Vale ressaltar a escultura retrô-futurista Steampunk Tree, do artista Sean Orlando, que encontrou na entrada da fábrica da Dogfish Head morada permanente. É uma atração à parte e mostra o compromisso de Caligione com a arte, presente também nos rótulos de suas cervejas, simplesmente maravilhosos. Infelizmente, pelas leis estaduais, a fábrica só pode oferecer quatro “samplers” (copinhos de 100 ml) de suas cervejas a cada visitante. Ou seja: se você quiser continuar bebendo, terá que voltar ao pub ou comprar garrafas ali mesmo para levar para casa ou para o hotel (o que já é um bom consolo, difícil mesmo é não levar quase tudo que tem na loja).

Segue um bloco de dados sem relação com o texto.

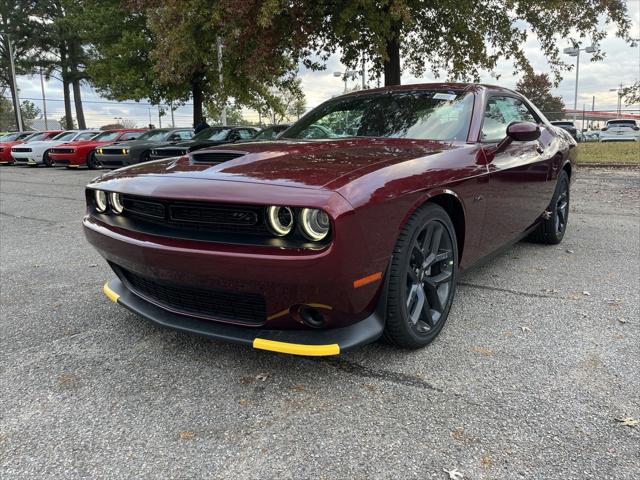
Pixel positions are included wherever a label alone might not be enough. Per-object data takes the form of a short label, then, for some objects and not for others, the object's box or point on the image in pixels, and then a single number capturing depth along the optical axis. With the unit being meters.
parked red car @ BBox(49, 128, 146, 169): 16.42
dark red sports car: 2.01
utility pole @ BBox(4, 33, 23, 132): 29.39
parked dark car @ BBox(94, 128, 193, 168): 14.49
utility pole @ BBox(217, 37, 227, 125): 12.94
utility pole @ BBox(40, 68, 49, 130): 61.89
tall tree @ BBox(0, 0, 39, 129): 28.84
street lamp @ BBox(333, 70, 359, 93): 13.91
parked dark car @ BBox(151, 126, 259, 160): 12.62
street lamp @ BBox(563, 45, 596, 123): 33.96
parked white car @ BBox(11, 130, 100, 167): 18.36
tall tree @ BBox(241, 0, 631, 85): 10.00
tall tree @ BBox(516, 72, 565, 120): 57.12
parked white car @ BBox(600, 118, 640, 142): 27.88
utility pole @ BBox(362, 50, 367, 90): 12.99
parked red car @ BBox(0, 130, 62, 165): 20.83
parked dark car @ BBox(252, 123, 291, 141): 11.70
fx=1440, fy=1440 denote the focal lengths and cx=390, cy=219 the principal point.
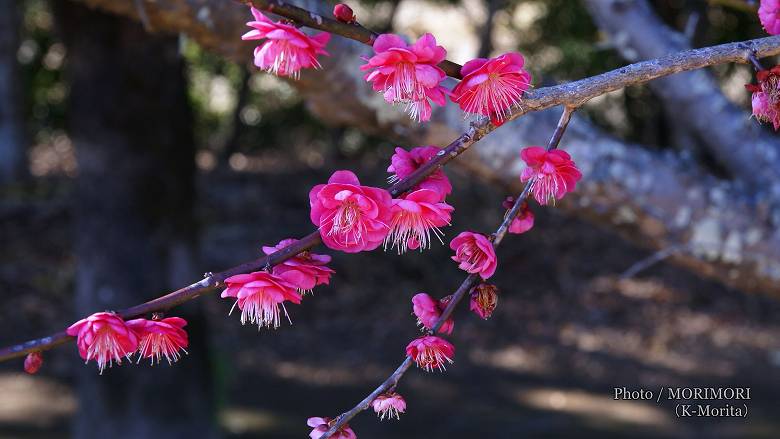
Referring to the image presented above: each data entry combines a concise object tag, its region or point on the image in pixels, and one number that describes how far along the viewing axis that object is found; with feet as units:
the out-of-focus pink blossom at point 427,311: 1.84
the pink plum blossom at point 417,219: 1.64
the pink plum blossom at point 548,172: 1.76
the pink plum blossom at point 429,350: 1.77
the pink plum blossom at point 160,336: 1.67
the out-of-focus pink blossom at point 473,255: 1.75
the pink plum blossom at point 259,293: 1.62
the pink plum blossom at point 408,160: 1.80
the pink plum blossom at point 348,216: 1.63
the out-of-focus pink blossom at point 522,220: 1.90
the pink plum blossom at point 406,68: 1.64
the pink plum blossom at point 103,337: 1.62
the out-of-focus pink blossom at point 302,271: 1.67
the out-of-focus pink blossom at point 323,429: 1.75
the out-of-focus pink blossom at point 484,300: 1.80
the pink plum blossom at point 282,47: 1.68
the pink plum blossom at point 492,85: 1.68
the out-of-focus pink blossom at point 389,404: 1.76
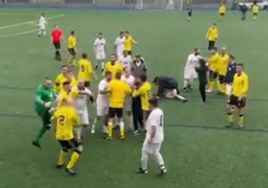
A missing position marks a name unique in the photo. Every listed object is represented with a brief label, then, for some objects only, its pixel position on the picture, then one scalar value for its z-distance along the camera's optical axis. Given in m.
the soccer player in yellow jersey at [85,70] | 16.27
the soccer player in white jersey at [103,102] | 12.90
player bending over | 17.47
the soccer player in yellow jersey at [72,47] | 23.33
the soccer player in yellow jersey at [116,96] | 12.68
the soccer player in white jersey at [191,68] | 18.05
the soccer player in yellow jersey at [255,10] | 47.79
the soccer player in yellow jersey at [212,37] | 26.75
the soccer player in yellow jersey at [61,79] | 13.04
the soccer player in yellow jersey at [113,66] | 15.52
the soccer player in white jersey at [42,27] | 33.66
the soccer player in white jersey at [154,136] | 10.19
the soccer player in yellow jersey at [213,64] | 18.28
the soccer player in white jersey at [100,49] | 21.59
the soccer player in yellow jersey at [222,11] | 47.11
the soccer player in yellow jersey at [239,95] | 13.76
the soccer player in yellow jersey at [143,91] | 12.78
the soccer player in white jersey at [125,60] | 17.73
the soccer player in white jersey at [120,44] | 22.14
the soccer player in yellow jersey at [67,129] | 10.51
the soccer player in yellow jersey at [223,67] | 17.89
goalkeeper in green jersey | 12.00
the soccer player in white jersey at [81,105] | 12.20
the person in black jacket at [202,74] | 16.41
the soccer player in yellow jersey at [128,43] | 22.33
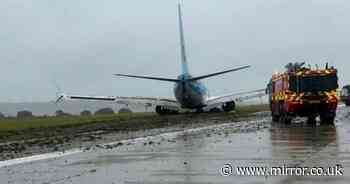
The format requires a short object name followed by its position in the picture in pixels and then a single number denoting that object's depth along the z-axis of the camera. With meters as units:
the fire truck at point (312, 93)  37.75
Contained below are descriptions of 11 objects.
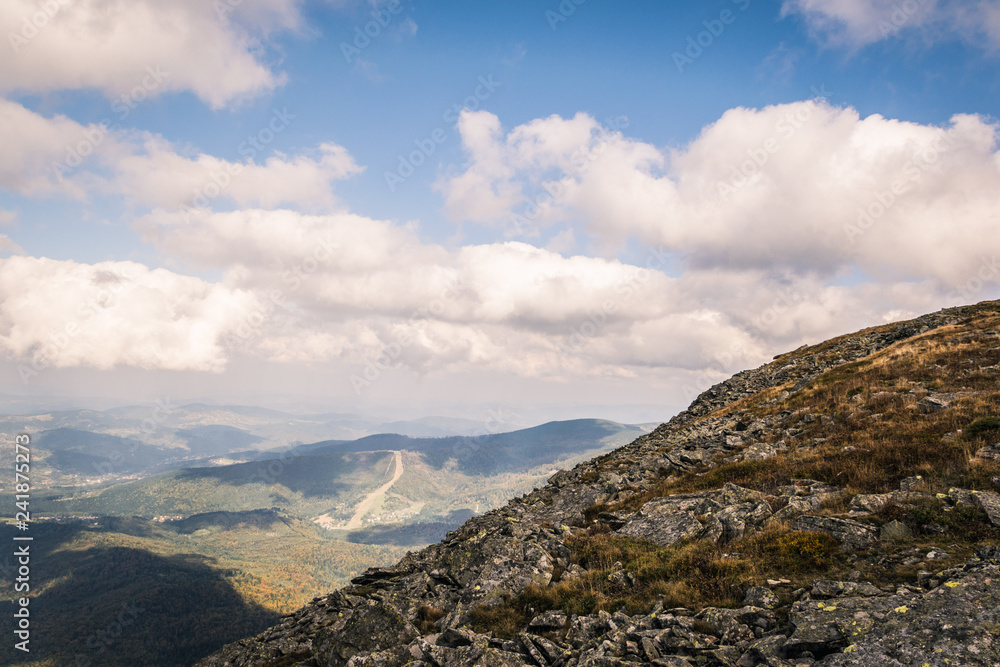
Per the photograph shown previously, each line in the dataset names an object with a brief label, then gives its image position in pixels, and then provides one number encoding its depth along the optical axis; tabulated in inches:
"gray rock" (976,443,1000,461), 708.0
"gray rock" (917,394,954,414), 1015.1
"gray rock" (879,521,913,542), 570.6
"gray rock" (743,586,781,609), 496.1
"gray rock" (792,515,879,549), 581.0
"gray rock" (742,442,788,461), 1147.5
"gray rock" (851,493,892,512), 658.8
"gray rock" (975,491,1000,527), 550.7
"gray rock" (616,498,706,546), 788.6
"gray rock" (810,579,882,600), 464.1
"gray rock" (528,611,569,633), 610.5
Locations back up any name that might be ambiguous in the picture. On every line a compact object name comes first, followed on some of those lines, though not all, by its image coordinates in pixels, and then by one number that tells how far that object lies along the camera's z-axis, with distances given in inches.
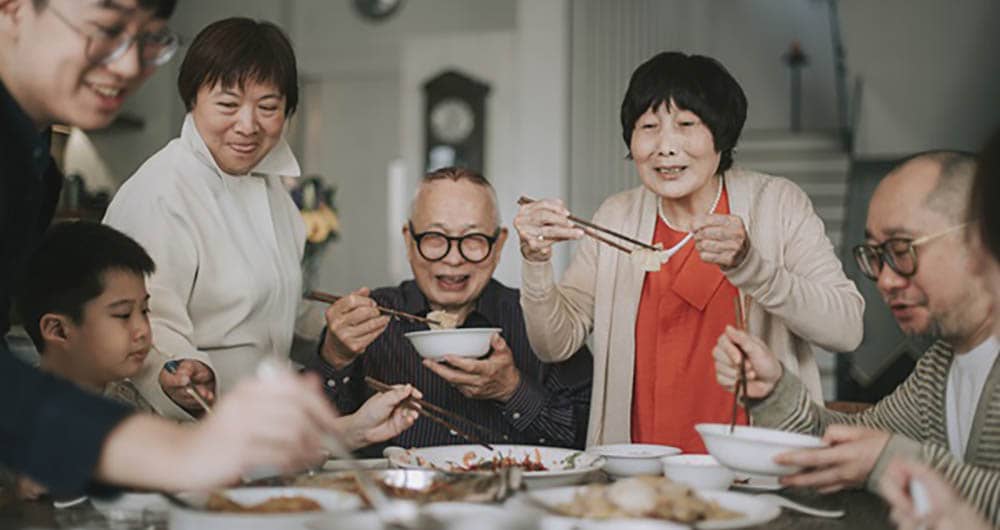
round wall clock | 303.0
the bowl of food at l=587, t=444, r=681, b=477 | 70.6
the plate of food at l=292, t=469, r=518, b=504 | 56.2
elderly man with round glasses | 86.8
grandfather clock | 253.6
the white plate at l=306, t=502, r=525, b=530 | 42.8
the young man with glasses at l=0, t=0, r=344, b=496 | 40.3
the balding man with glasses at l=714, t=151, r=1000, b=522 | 59.9
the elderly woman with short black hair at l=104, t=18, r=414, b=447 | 83.2
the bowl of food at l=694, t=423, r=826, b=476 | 58.0
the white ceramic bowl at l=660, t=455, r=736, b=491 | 63.3
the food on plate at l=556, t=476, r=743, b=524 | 52.5
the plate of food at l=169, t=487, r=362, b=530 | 46.6
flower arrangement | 160.1
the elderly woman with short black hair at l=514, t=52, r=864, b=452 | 89.2
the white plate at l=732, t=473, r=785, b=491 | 68.6
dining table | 55.4
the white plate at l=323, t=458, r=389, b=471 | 72.4
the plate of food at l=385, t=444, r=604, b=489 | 70.2
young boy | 80.4
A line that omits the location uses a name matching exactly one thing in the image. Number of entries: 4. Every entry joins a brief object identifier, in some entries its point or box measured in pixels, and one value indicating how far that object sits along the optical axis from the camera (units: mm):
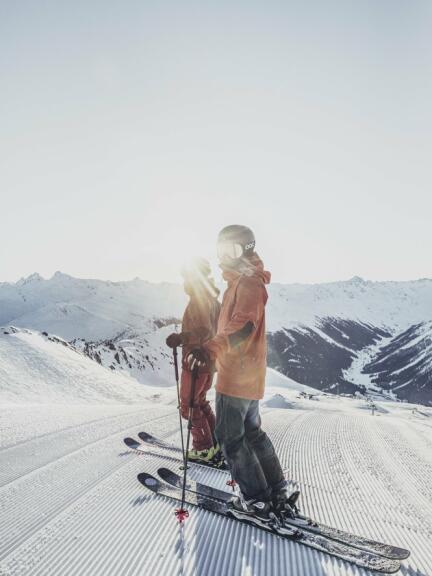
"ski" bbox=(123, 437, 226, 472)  4369
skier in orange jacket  3006
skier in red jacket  4992
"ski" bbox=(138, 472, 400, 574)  2444
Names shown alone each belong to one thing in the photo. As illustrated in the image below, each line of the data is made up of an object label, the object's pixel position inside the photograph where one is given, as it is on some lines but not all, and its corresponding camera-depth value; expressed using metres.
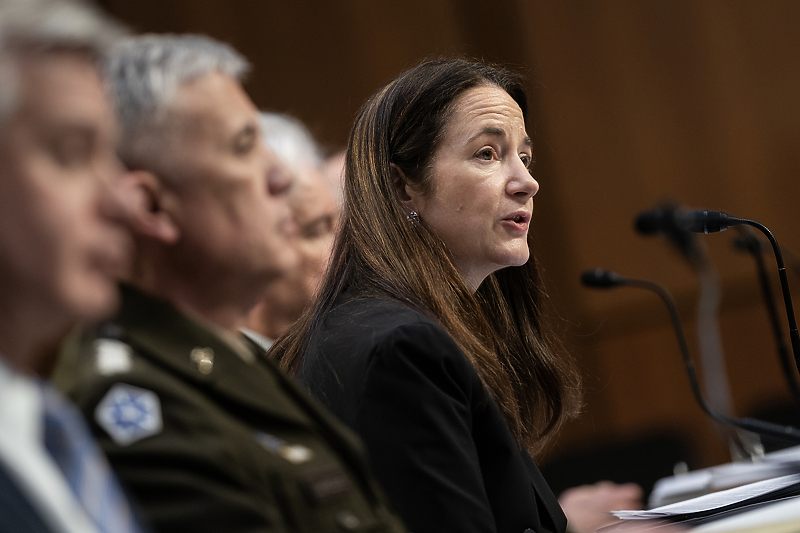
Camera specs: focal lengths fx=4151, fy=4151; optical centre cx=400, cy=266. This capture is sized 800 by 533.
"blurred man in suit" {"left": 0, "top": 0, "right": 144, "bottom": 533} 2.75
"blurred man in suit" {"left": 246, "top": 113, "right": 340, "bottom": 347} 4.33
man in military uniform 3.25
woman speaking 3.68
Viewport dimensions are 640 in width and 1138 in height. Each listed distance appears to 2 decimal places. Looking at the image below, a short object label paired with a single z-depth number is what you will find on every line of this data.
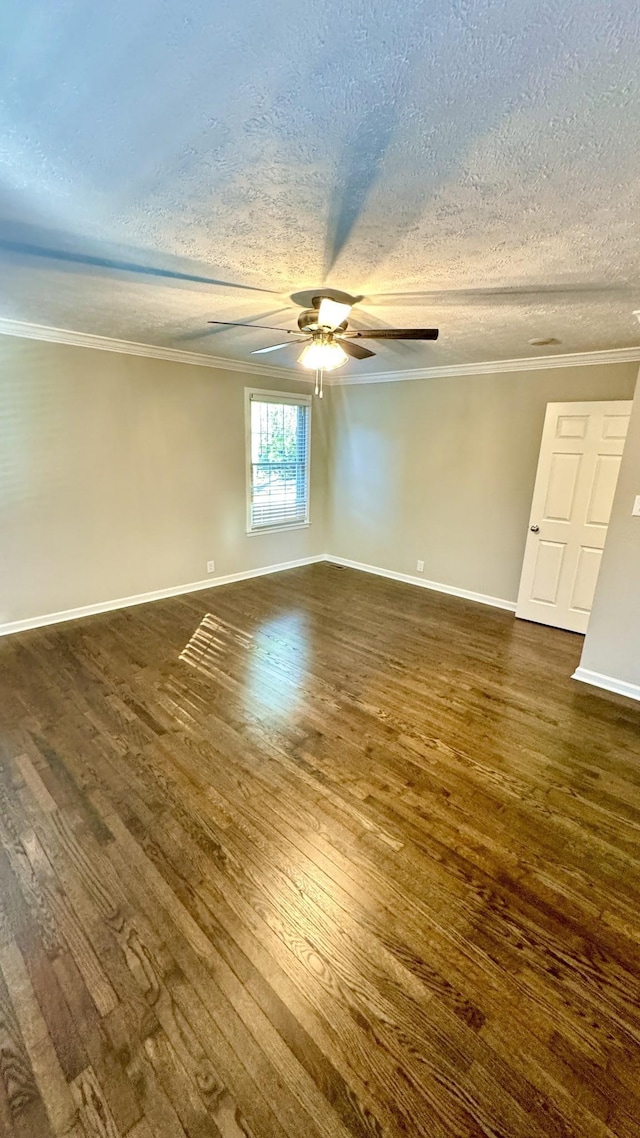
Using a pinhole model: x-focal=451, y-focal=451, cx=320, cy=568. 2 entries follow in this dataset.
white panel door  3.76
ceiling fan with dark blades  2.34
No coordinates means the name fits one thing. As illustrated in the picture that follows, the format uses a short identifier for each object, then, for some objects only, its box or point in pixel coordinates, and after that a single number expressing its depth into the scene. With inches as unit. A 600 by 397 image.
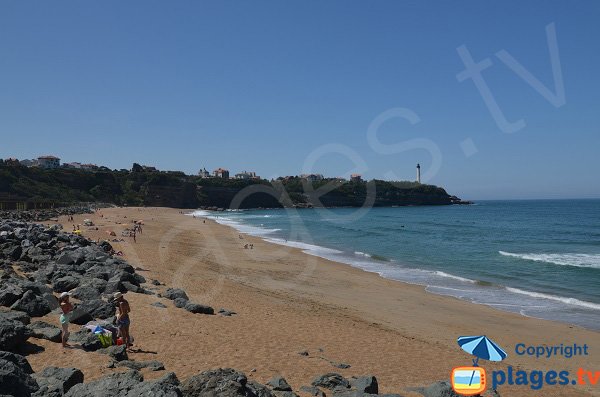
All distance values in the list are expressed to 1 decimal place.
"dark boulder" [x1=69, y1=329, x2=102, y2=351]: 334.6
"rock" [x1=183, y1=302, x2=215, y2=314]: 490.6
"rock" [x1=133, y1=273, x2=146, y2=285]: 583.5
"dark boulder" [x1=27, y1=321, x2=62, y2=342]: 340.8
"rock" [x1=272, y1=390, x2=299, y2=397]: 272.3
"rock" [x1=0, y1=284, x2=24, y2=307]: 387.4
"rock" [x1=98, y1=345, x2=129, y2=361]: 314.8
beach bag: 344.5
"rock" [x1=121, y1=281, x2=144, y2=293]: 538.0
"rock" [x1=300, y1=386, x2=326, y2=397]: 290.7
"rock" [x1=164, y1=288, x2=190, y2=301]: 534.2
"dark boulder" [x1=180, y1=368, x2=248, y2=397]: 215.0
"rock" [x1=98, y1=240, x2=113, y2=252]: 861.3
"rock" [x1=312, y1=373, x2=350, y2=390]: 306.7
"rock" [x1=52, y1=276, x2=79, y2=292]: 483.2
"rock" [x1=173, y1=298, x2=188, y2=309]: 503.8
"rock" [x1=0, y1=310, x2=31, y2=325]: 322.7
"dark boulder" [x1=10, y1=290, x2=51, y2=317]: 389.4
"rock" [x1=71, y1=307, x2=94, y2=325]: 398.8
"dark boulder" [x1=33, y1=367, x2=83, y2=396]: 215.8
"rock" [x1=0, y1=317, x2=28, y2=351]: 287.9
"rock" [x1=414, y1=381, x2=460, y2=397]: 288.0
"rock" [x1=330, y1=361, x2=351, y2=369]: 362.9
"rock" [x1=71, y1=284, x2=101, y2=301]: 454.6
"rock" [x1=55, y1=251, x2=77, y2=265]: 617.6
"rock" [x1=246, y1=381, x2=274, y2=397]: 227.7
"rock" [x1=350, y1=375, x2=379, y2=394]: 290.2
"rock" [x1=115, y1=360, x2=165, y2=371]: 301.7
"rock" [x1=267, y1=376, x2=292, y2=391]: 286.0
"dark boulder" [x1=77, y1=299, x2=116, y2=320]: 405.6
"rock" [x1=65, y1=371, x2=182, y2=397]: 197.3
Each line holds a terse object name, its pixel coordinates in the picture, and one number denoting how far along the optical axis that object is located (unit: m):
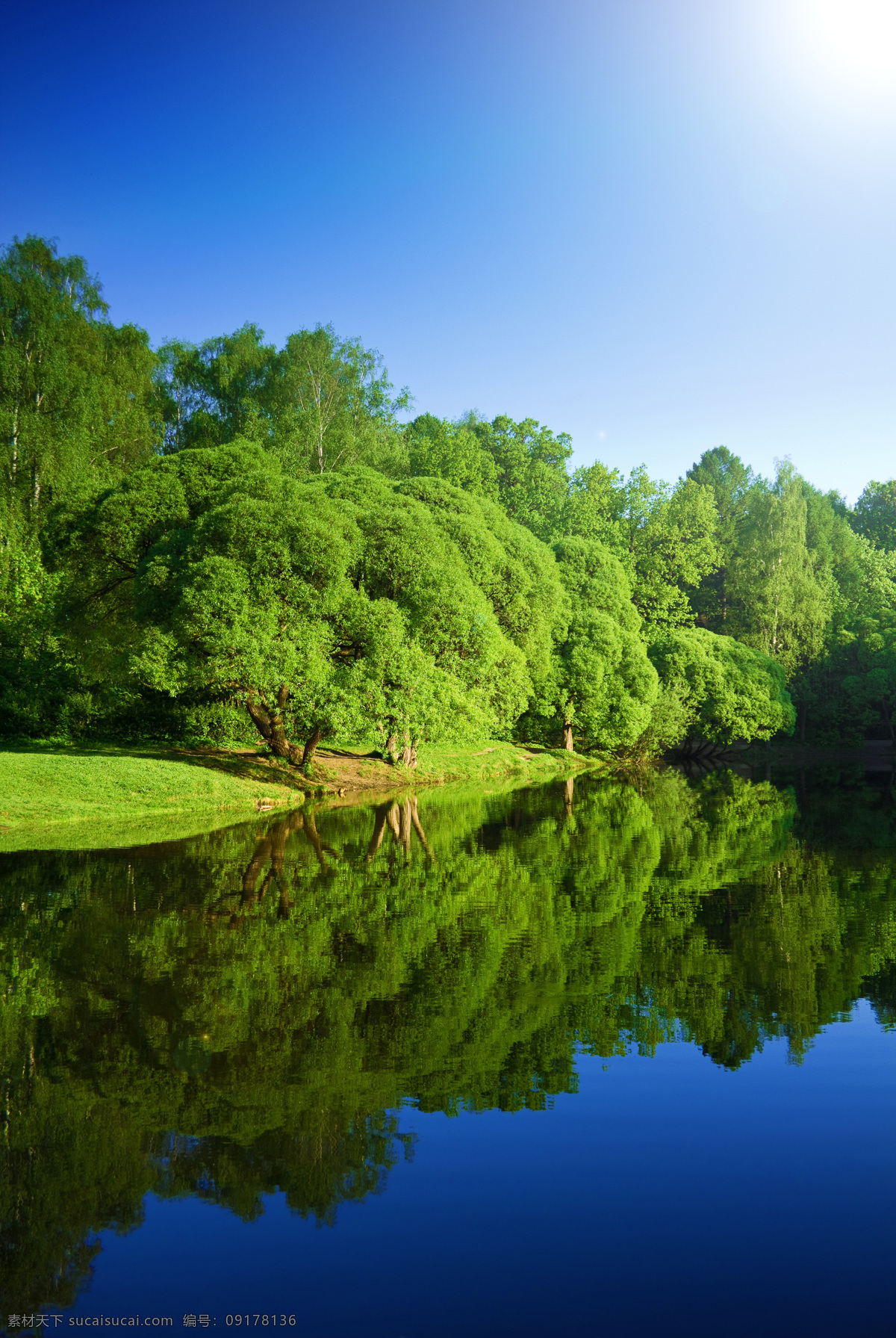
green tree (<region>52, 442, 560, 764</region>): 29.72
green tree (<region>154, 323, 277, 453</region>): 55.94
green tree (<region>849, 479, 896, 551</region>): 112.31
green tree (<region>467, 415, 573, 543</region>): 80.62
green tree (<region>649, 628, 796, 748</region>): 63.34
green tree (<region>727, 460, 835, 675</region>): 77.81
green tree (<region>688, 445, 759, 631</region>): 85.88
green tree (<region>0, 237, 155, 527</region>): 42.31
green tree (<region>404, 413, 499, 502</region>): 68.31
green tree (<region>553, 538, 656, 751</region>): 54.44
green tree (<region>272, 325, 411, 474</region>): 55.19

Cervejas que experimentamos no pub e na fábrica da Dogfish Head:

- Namaste: fraquinha, sem revelar grandes surpresas além das notas cítricas. ABV 5 IBU 20
- Positive Contact: muito boa, lembra uma típica abadessa pela quantidade alcoólica e pela complexidade. ABV 9 IBU 26
- Province Windsor Ale: uma especial de primavera, amarga na medida, com álcool deliciosamente mesclado aos maltes ingleses escolhidos. ABV 8,2 IBU 44
- Aprilhop: uma IPA sazonal levemente frutada com toques de damasco, bem gostosinha. ABV 7 IBU 50
- 60 minute IPA: maravilhosa, bem fresca (na pressão, muito melhor que a engarrafada), um dos carros-chefe da casa e nossa preferida. ABV 6 IBU 60
- 90 minute IPA: uma Imperial IPA mais alcoólica, lupulada e pungente que a 60 minutes. ABV 9 IBU 90
- 75 minute IPA: simplesmente uma mistura das duas IPAs citadas acima. Coisas de Sam. -
Indian Brown Ale: uma Ale encorpada e com amargor na medida. Combinou bastante com a noite fria. ABV 7,2 IBU 50
- Raison D’Etre: próxima ao vinho na fermentação e na alma. Não gostamos muito por conta dos toques doces de uva passa, um tanto enjoativos. ABV 8 IBU 25
- Sah’tea: com forte gosto de chá, outra cerveja que não nos conquistou. ABV 9 IBU 6
- History of Past Years: Vange gostou e Cilmara, não. Azedinha, parece pão líquido. Cilmara acha boa para “limpar a serpentina”. ABV 4 IBU 2

*ABV= graduação alcoólica *IBU= amargor

Maiores informações sobre as cervejas, fábrica e tours, no site da Dogfish Head dogfish.com

PS: se você não quiser ficar só no turismo cervejeiro, Rehoboth Beach tem uma praia linda (ventosa e com mar bravo, mesmo em dias quentes) e mais de uma dezenas de Outlets com lojas famosas e preços abaixo dos cobrados nas capitais e grandes cidades dos Estados Unidos. A neblina por lá é tão característica que em um cruzamento no meio da cidade colocaram um farol. Mesmo. Desses que ficam no mar.